By James Vaznis GLOBE STAFF
At Codman Academy Charter School in Dorchester, Sydney Chaffee likes to put the spotlight on her students during a weekly schoolwide assembly — having them write the scripts, act out the skits, and fully take charge of an event that is integral to the Codman’s identity.
But on Thursday morning, in the midst of school vacation week, it was Chaffee who stepped into the spotlight, with the announcement that she had been named National Teacher of the Year, making her the first Massachusetts educator to receive the top award in teaching.

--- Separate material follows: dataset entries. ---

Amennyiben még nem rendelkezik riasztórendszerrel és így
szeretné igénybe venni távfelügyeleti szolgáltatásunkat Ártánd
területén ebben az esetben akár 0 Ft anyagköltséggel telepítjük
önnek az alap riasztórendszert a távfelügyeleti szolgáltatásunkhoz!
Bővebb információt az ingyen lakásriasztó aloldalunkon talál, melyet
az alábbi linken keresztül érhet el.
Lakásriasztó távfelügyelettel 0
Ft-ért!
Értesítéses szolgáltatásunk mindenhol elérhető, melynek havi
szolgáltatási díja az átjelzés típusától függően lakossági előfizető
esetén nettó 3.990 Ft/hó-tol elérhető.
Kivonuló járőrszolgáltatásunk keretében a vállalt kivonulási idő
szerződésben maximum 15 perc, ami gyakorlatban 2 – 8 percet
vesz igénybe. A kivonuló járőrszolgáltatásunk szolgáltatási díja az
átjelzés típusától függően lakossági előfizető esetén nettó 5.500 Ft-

Chaffee’s selection made history in another way: She appears to be the first charter-school teacher to win, although a handful of those from alternative, magnet, and private schools have received the honor, according to the Council of Chief State School Officers, a professional organization that runs the 65-year-old competition.
“I feel incredibly proud and humbled,” Chaffee, 34, said after the announcement. She credited the teachers she had growing up in Saugerties, N.Y., for inspiring her to follow in their paths.
“They set me on fire with learning,” she said. “They made it exciting, and I wanted to learn all the time. So I decided to become a teacher.”
Chaffee, a high school humanities teacher whose lessons focus on the intersection of history and literature, beat out more than 50 teachers from across the United States and its territories. The other finalists came from California, Wisconsin, and Maryland.
In a state like Massachusetts, which routinely ranks first in the nation on state standardized tests and is known to have many of the best public schools in the country, bringing home the top honor was a long time coming. The state came close to winning four previous times when it landed teachers in the final round.
Mitchell Chester, Massachusetts’ commissioner for elementary and secondary education, said Chaffee exemplifies the kind of excellence in teaching he sees taking place across the state.
“What strikes me most about Sydney is her humility and willingness to try a variety of ways to advance her students’ growth,” Chester said in a statement. “Where others might experience obstacles or feel discouraged, Sydney seeks opportunities to learn from her students and colleagues.”
Chaffee will finish out this school year at Codman Academy before embarking on a year-long tour across the country, where she will talk and listen to teachers and share best practices, as part of the national award.
She intends to bring attention to the need for teachers to take risks to help their students excel in the classroom and wants to “participate in a national conversation on how education can be a tool for social justice and empower students to stand up for themselves and create change.”
“For me, it make sense to do everything I can to help students and teachers to be leaders,” she said.
Thabiti Brown, the head of school at Codman Academy, said he has no doubt Chaffee will be successful in her national role. “This honor couldn’t happen to a better educator,” Brown said. “For many years, she has been a guiding light at our school.”
Brown noted that Chaffee is a department chair and leads strong teacher-training efforts. She also is adept at teaching social justice to students, he said, and colleagues and students seek her out for counsel.
Chaffee, who earned a degree in women’s history and writing from Sarah Lawrence College in Bronxville, N.Y., in 2005, came to Boston a little more than a decade ago and worked at the nonprofit Citizen Schools, an afterschool program.
Two years later she joined Codman Academy, an independent charter school that operates inside the Codman Square Health Center and serves 360 students in kindergarten through Grade 12. Nearly all the students are black or Latino and more than half come from economically disadvantaged households that receive government assistance.
Latanya Simpson, 19, who graduated from Codman last year, said Chaffee encouraged her to do poetry competitions and theater and gave her advice on how to approach other teachers when she had problems in their classes.
“She didn’t stop at being a teacher,” she said. “She was a mentor, too, and that’s how she was with all her students.”
One of Chaffee’s defining moments was leading the effort to overhaul the school’s weekly assembly, which had turned into a drab affair of announcements and a few speeches. It is now a lively event run by a student club she oversees. Each week, the students come up with new skits and map out the format, choosing everything down to the music.
Chaffee also leads the school’s longtime partnership with the Huntington Theatre Company, which teaches acting to students.
“She finds leverage in the classroom by giving other students the spotlight,” said Brendan O’Connell, principal of the academy’s upper school. “She puts the students to work and gives them access to the richest materials. She creates an environment for learning rather than teaching in the traditional sense.”
On the first day of school, her lessons on “How to Think Like A Historian” begin by challenging students to agree or disagree with statements like “Christopher Columbus discovered America.” From there, students learn to analyze text for bias, question sources for reliability, and make recommendations on how the school should teach Columbus, according to the application she submitted for the teacher of the year award.
Chaffee was named Massachusetts Teacher of the Year last May. She lives in Dorchester with her husband and 2-year-old daughter.
The national selection committee said Chaffee rose to the top because of her “astounding depth of knowledge about the many issues facing students and teachers, and upholds others in her work.”
The committee noted that “Sydney is optimistic but honest, humble but direct, and puts students at the center of everything she does.”